The two-week debate regarding the unification of Europe was expected to end. An assembly was planning on voting on issues such as the re-arming of West Germany. It was possible also at this time that it would be agreed upon that President Eisenhower and Prime Minister Churchill would be attending the December 4th conference. The newly-elected Premier Joseph Laniel expected to be there as well.

1961 Somalia -- Flooding

1961 : Somalia has suffered wide spread flooding after the two main rivers, the Shabelle and the Juba, broke their banks and merged in a vast flood plain. The Prime Minister of Somalia has requested help as the extent of the disaster is far beyond the resources of the Somali government and people. Britain and the United States are flying in Famine relief and medical teams to fight the malaria, typhoid, dysentery and rheumatic fever for the estimated 300,000 who are already homeless. Most of the local food crops have been destroyed, and roads and airstrips are under water, making the task of moving food and medical supplies almost impossible.

1964 Congo -- Church

1964 : At least 28 more bodies were found inside a church. Among the bodies found, it was reported that some of the lives lost were those of priests and nuns. (Possibly even most of the bodies found were clergy members or helpers.)

1967 France -- Charles de Gaulle

The French President, Charles de Gaulle, has said he will veto Britain's application to join the Common Market.

1973 U.S.A. -- Gerald R. Ford

The US Senate approved Gerald R. Ford as the nation's 40th vice president, following the resignation of Spiro T. Agnew after pleading guilty to income tax evasion.

1975 United Kingdom -- Scotland / Wales Self Rule

1975: The government of Britain decided to grant partial self-rule to both Scotland and Wales. However, Scotland was not going to allow any action to be used to undermine the unity of Britain. For instance, Scotland would not be awarded huge oil deposits, as that would cause too much disruption.

1975 United Kingdom -- Guinness Book of Records

Guinness Book of Records co-founder and editor Ross McWhirter is shot dead outside his North London home. Police believe it may have been an IRA hit as Mr. McWhirter had offered a reward of £50,000 for information leading to the arrest of IRA bombers.

1978 U.S.A. -- San Francisco Mayor George Moscone

Dan White a former employee murders San Francisco Mayor George Moscone and City Supervisor Harvey Milk when he guns them down in City Hall.

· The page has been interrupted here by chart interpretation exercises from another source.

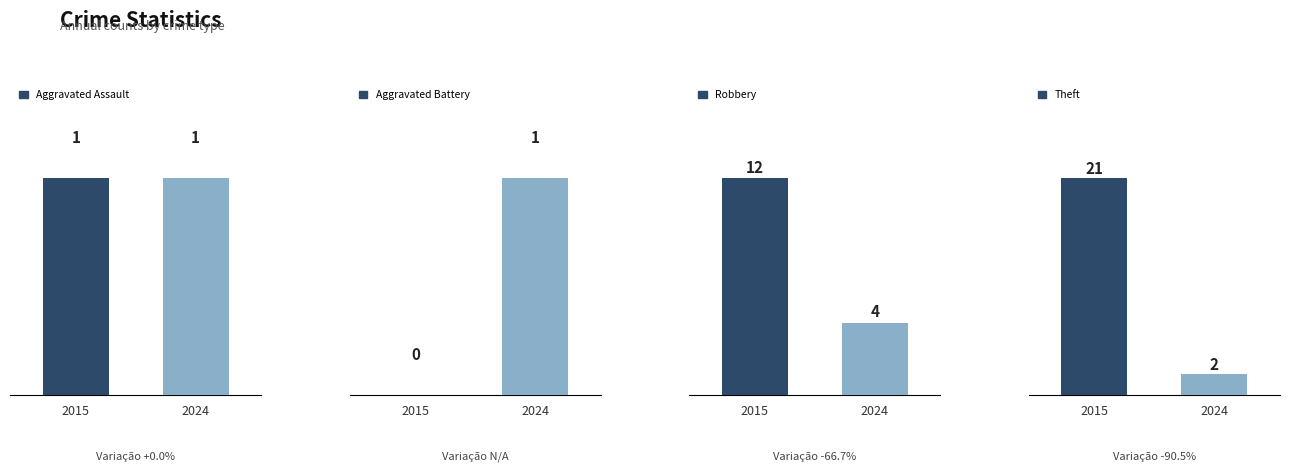

At which category is the sum across all series the highest?

2015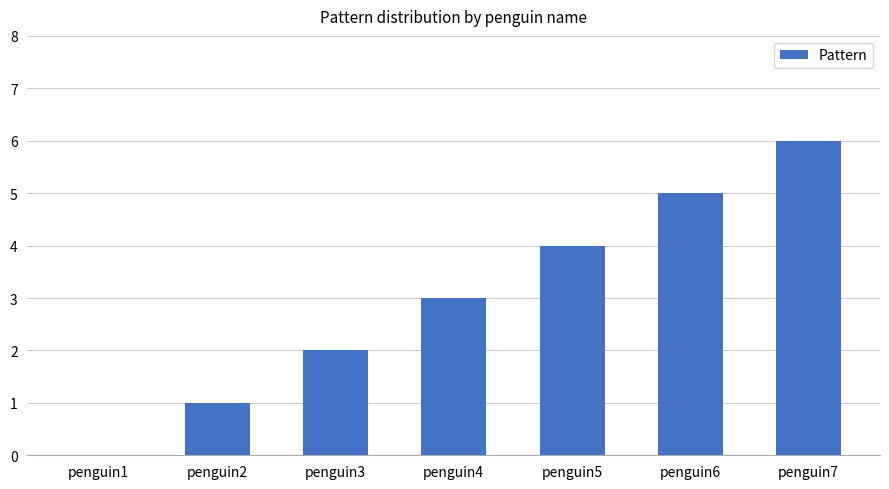

How many series are shown in this chart?

1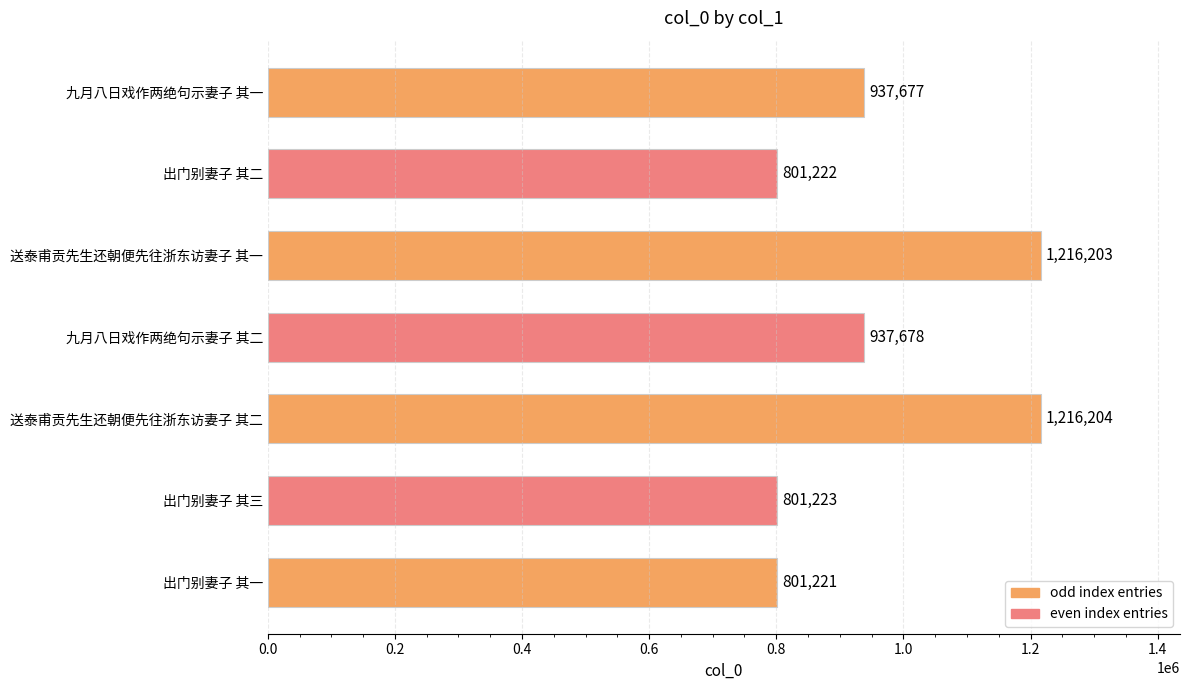

Reading top to bottom, extract all data points from this chart.

937677	801222	1216203	937678	1216204	801223	801221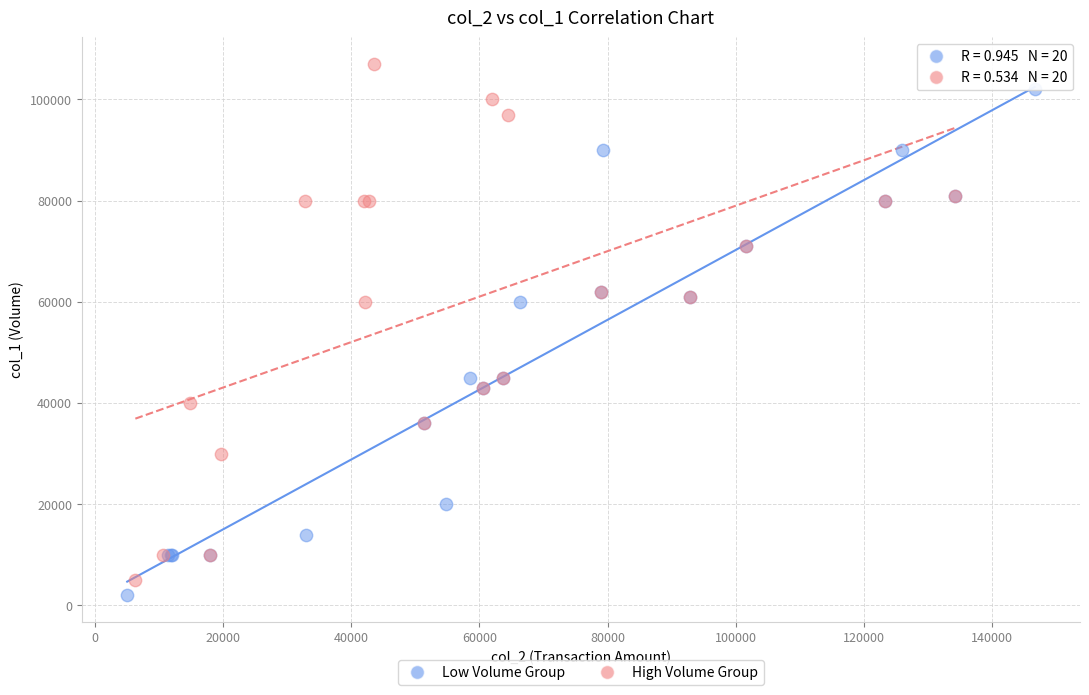

Which series contains the lowest Y value?

Low Volume Group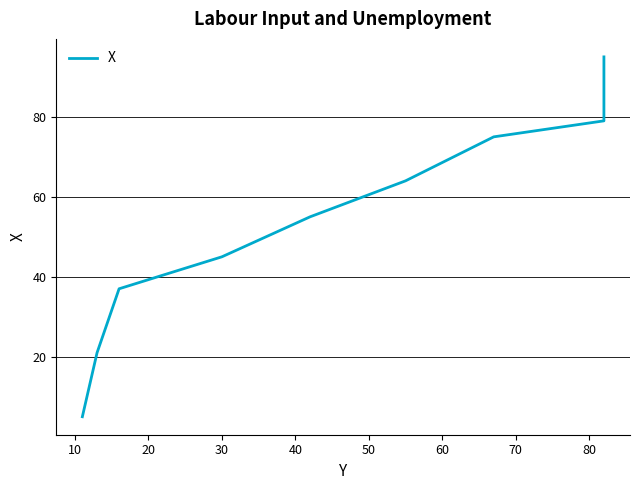

What is the smallest value displayed?

5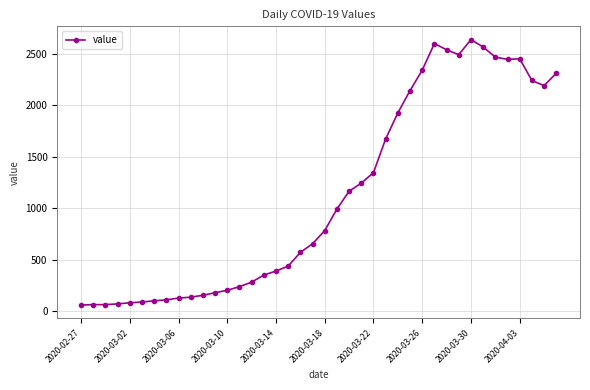

What is the sum of all values?

44951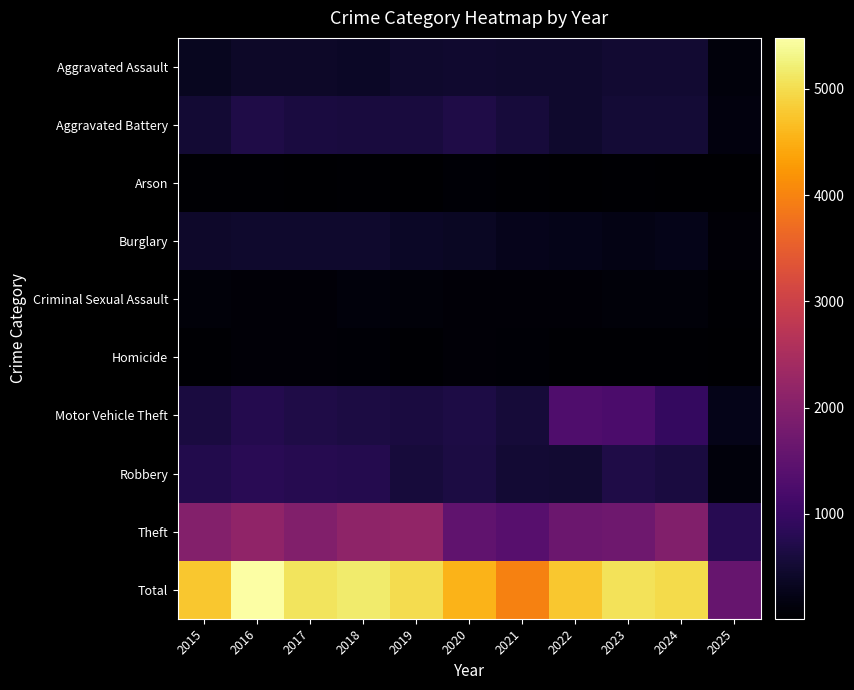

At which category does the chart reach its peak across all series?

2016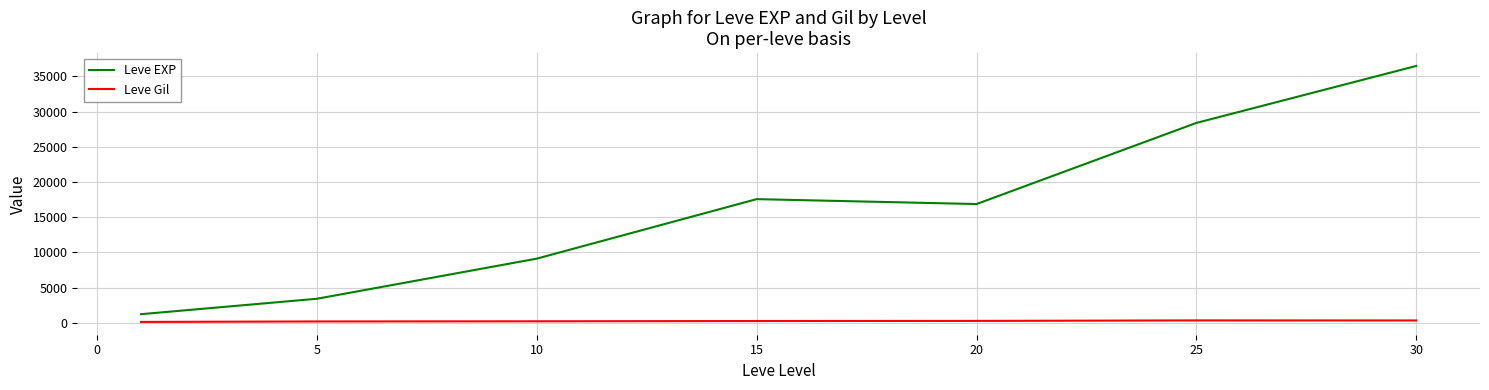

List the series in order of their peak value, lowest first.

Leve Gil, Leve EXP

1983 Italy -- Missile Deployment

1983 : Missile shipments arrived in Italy. According to the Italian Defense Ministry, these military weapons were scheduled to be strategically placed very soon. Surprisingly to certain groups, anti-war forces had not yet demonstrated in reaction to this missile deployment.

1983 Spain -- Plane Crash

A Boeing 747 jumbo jet traveling from Paris to Madrid crashed today about five miles east of Madrid's Barajas Airport.

1990 UK -- John Major

1990 : John Major is chosen by the Conservative party to succeed Margaret Thatcher as Prime Minister.